Despite challenges, Novelis’ strong Q3 show boosts Hindalco’s prospects

Novelis Inc, a US subsidiary of Hindalco Ltd, managed to do well in the December quarter despite several challenges. COVID-related disruptions in various markets continued to pose challenges in the seasonally weak quarter. The company’s shipments were also affected by semiconductor shortages faced by the automotive industry in North America and other regions.

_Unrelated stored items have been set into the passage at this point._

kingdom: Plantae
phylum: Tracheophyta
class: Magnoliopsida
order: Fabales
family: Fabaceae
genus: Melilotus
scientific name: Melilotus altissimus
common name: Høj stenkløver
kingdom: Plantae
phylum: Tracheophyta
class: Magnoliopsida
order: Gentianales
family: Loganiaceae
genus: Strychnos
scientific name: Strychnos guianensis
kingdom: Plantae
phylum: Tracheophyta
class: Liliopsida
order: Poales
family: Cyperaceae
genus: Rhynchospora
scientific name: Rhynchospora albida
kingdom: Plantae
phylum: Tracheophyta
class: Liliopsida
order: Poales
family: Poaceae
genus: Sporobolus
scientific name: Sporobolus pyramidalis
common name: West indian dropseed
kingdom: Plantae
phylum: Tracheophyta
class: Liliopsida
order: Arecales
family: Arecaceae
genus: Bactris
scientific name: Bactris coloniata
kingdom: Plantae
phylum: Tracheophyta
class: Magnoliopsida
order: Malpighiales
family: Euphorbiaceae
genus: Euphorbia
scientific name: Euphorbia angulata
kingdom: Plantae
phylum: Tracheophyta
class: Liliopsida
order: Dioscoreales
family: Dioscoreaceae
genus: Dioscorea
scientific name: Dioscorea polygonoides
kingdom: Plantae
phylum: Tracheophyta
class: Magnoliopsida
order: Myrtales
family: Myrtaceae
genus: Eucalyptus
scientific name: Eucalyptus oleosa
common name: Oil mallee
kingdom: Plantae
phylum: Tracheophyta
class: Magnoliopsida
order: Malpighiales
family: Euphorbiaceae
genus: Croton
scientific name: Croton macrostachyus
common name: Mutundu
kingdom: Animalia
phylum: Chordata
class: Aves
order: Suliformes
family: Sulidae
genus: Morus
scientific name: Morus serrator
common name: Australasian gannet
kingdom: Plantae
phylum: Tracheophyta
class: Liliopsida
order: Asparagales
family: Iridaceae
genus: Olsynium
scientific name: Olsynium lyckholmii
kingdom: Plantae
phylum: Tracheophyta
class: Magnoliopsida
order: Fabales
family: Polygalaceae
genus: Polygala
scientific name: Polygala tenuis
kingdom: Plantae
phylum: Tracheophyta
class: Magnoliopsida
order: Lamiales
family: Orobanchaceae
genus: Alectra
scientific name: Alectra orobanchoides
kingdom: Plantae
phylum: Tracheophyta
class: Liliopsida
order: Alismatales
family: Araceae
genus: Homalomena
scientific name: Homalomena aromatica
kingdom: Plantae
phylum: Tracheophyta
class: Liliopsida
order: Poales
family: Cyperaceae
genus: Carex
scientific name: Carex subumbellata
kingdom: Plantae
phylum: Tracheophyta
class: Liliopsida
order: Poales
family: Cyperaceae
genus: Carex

Supply chain disruptions and unplanned downtime in South America were cited as other reasons hurting sales volume. The company’s shipments remained flat year over year at 930,000 tons and fell 4% sequentially. Notably, volumes missed analysts’ expectations. Analysts at Motilal Oswal Financial Services Limited (MOFSL) had forecast volumes at 960,000 tonnes.

Despite the expected decrease in volume, the company still saw growth of 33.5% year-over-year and 5% sequentially, thanks to a favorable pricing environment and product mix.

Operating performance also remained strong and EBITDA of $544 per tonne was better than $537 seen in the year-ago quarter. Adding to the confidence, Novelis is bullish on demand across segments and has maintained its margin guidance of $500 a tonne. This will increase the confidence of Hindalco investors.

Taking into account the strong Q3 performance of Novelis and the outlook for aluminum prices on LME, analysts at MOFSL have increased their FY22 and FY23 earnings estimates for the company by 19.6% and 15%, respectively. . Shares of Hindalco were up as much as 1.9% in morning trade on Tuesday following the post-Novelis results.

Going forward, the prospects for development also remain favorable. Analysts say that with the establishment of new facilities for beverage cans, the sheet market will continue to see strong demand. The company expects demand to grow by 5% in CY22. Favorable housing fundamentals in the US and Europe are driving strong specialty business demand. The aerospace order book also remains strong. It is the automotive segment that may still witness some uncertainties during the calendar year 2022.

Among other positives, following the acquisition of Aleris, the company has achieved a combined synergy run rate of $107 million and is on track to reach $220 million with the establishment of a recycling center in China.

With good cash flow, the company has been witnessing regular debt reduction. Ebitda’s net debt stood at 2.3x at the end of the third quarter, up from 2.9x at the end of FY15.